Extrait choisi »
::::::

Après, j’avoue que j’aime travailler avec des gens qui s’investissent, qui s’approprient les projets auxquels ils participent. J’aime partager la création et le succès avec eux.
Il existe de nombreuses formes d’entrepreneuriat au sein de l’entreprise. C’est à ceux qui souhaitent s’investir de saisir les opportunités que nous leur offrons au sein de nos différentes activités. Nous avons eu récemment le plaisir de voir un alternant au sein de notre activité de crypto monnaie VeraOne se transformer en vrai champion d’une nouvelle activité. Un autre collaborateur d’origine étrangère arrivé chez nous par la petite porte il y a quelques années, ne parlant pas français, est aujourd’hui chef d’exploitation de notre filiale VeraCash.

C’est finalement notre responsabilité en tant que chef d’entreprise de créer les opportunités et les conditions pour voir émerger des « intra-preneurs » qui ont la fibre et souhaitent évoluer avec cet état d’esprit d’entrepreneur.

::::::

Données de compréhension de graphiques »
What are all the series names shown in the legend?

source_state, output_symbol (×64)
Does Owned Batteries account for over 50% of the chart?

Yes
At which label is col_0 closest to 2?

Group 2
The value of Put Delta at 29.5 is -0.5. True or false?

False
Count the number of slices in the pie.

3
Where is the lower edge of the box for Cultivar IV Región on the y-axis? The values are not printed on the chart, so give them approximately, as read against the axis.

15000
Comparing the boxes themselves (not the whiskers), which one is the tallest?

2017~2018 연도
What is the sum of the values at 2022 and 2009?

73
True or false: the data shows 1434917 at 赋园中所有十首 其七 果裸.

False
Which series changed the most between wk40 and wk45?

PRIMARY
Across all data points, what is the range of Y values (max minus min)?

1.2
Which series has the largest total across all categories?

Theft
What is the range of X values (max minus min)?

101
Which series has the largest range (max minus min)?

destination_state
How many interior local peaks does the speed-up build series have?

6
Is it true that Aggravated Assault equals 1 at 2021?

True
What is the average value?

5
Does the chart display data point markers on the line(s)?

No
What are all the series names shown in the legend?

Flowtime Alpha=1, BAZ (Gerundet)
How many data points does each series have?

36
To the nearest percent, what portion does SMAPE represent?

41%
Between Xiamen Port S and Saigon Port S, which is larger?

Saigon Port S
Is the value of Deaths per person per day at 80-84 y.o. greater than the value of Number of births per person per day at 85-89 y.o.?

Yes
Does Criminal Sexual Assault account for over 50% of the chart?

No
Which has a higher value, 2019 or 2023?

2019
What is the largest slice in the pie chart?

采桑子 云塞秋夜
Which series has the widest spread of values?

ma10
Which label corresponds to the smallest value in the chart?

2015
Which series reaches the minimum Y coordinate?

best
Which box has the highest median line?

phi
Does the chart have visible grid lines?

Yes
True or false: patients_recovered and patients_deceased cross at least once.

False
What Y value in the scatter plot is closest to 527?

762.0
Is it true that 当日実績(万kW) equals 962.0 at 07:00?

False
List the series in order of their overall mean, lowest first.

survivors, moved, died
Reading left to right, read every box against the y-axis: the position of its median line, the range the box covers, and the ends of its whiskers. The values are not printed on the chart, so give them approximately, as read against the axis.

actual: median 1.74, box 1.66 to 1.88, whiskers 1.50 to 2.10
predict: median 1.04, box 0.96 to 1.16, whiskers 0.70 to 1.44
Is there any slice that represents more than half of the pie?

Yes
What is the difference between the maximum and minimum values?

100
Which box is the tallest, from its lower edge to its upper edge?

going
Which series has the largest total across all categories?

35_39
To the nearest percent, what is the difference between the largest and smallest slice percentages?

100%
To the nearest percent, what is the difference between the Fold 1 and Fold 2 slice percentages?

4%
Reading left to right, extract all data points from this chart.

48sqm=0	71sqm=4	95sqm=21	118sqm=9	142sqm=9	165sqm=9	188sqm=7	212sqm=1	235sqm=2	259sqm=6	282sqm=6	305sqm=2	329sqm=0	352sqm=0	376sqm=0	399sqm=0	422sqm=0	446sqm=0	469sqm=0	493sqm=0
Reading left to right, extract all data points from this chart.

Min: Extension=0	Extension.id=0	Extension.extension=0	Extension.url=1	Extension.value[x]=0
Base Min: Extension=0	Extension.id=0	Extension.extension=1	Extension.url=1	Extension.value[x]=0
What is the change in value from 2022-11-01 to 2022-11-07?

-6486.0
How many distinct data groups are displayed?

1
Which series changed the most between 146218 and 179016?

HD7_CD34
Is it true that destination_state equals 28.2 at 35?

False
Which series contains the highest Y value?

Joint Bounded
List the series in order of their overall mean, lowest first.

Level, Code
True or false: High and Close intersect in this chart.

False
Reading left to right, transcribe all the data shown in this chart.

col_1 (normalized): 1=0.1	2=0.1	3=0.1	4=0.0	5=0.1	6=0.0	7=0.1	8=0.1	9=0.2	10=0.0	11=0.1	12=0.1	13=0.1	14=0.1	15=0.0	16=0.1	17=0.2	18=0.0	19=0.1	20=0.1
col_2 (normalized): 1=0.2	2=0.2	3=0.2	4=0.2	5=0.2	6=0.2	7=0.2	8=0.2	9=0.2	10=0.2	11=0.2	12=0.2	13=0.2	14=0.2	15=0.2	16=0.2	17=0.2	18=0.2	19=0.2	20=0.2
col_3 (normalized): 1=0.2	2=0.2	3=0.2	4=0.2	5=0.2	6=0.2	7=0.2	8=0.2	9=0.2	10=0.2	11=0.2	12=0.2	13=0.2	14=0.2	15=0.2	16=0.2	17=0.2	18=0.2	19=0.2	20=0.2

::::::

Consigne » Relevez sans rien changer le passage de l'extrait sur l'entrepreneuriat en entreprise qui va de « Il existe de » jusqu'à « notre filiale VeraCash. ».

Corrigé »
Il existe de nombreuses formes d’entrepreneuriat au sein de l’entreprise. C’est à ceux qui souhaitent s’investir de saisir les opportunités que nous leur offrons au sein de nos différentes activités. Nous avons eu récemment le plaisir de voir un alternant au sein de notre activité de crypto monnaie VeraOne se transformer en vrai champion d’une nouvelle activité. Un autre collaborateur d’origine étrangère arrivé chez nous par la petite porte il y a quelques années, ne parlant pas français, est aujourd’hui chef d’exploitation de notre filiale VeraCash.